Centre for Molecular, Environmental, Genetic and Analytic Epidemiology, School of Population Health, The University of Melbourne, Melbourne, Australia.
Malar J. 2011 Jul 1;10:181. doi: 10.1186/1475-2875-10-181.
Currently, population pharmacokinetic (PK) studies of anti-malarial drugs are designed primarily by the logistical and ethical constraints of taking blood samples from patients, and the statistical models that are fitted to the data are not formally considered. This could lead to imprecise estimates of the target PK parameters, and/or designs insufficient to estimate all of the parameters. Optimal design methodology has been developed to determine blood sampling schedules that will yield precise parameter estimates within the practical constraints of sampling the study populations. In this work optimal design methods were used to determine sampling designs for typical future population PK studies of dihydroartemisinin, the principal biologically active metabolite of oral artesunate.
Optimal designs were derived using freely available software and were based on appropriate structural PK models from an analysis of data or the literature and key sampling constraints identified in a questionnaire sent to active malaria researchers (3-4 samples per patient, at least 15 minutes between samples). The derived optimal designs were then evaluated via simulation-estimation.
The derived optimal sampling windows were 17 to 29 minutes, 30 to 57 minutes, 2.5 to 3.7 hours and 5.8 to 6.6 hours for non-pregnant adults; 16 to 29 minutes, 31 minutes to 1 hour, 2.0 to 3.4 hours and 5.5 to 6.6 hours for designs with non-pregnant adults and children and 35 to 59 minutes, 1.2 to 3.4 hours, 3.4 to 4.9 hours and 6.0 to 8.0 hours for pregnant women. The optimal designs resulted in acceptable precision of the PK parameters.
The proposed sampling designs in this paper are robust and efficient and should be considered in future PK studies of oral artesunate where only three or four blood samples can be collected.
目前,抗疟药物的群体药代动力学(PK)研究主要是根据从患者采集血样的后勤和伦理限制来设计的,而且拟合数据的统计模型也没有经过正式考虑。这可能导致对目标 PK 参数的估计不准确,或者设计不足以估计所有参数。已经开发了最优设计方法来确定采血方案,以便在采样研究人群的实际限制内获得精确的参数估计。在这项工作中,使用最优设计方法来确定二氢青蒿素的典型未来群体 PK 研究的采样设计,二氢青蒿素是口服青蒿琥酯的主要生物活性代谢物。

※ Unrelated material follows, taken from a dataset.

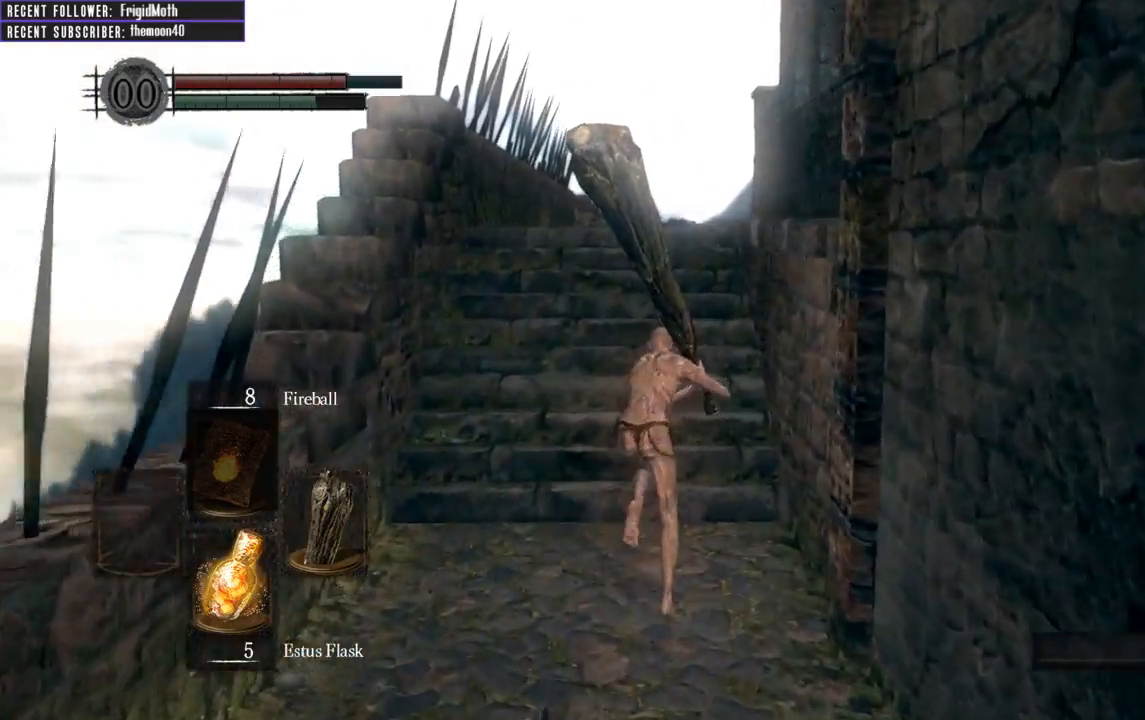
{"buttons": ["B"], "left_stick": "up", "right_stick": "center", "events": [[200, "right_stick", "up"], [367, "right_stick", "center"]]}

最优设计是使用免费提供的软件得出的,并基于对数据或文献分析的适当结构 PK 模型以及在向活跃的疟疾研究人员发送的问卷中确定的关键采样约束(每个患者 3-4 个样本,样本之间至少 15 分钟)。然后通过模拟估计来评估得出的最优设计。
对于非孕妇成年人,得出的最优采样窗口分别为 17 至 29 分钟、30 至 57 分钟、2.5 至 3.7 小时和 5.8 至 6.6 小时;对于非孕妇成年人和儿童的设计,得出的最优采样窗口分别为 16 至 29 分钟、31 分钟至 1 小时、2.0 至 3.4 小时和 5.5 至 6.6 小时;对于孕妇,得出的最优采样窗口分别为 35 至 59 分钟、1.2 至 3.4 小时、3.4 至 4.9 小时和 6.0 至 8.0 小时。最优设计可使 PK 参数具有可接受的精度。
本文提出的采样设计稳健且高效,在只能采集三到四个血样的口服青蒿琥酯 PK 研究中应予以考虑。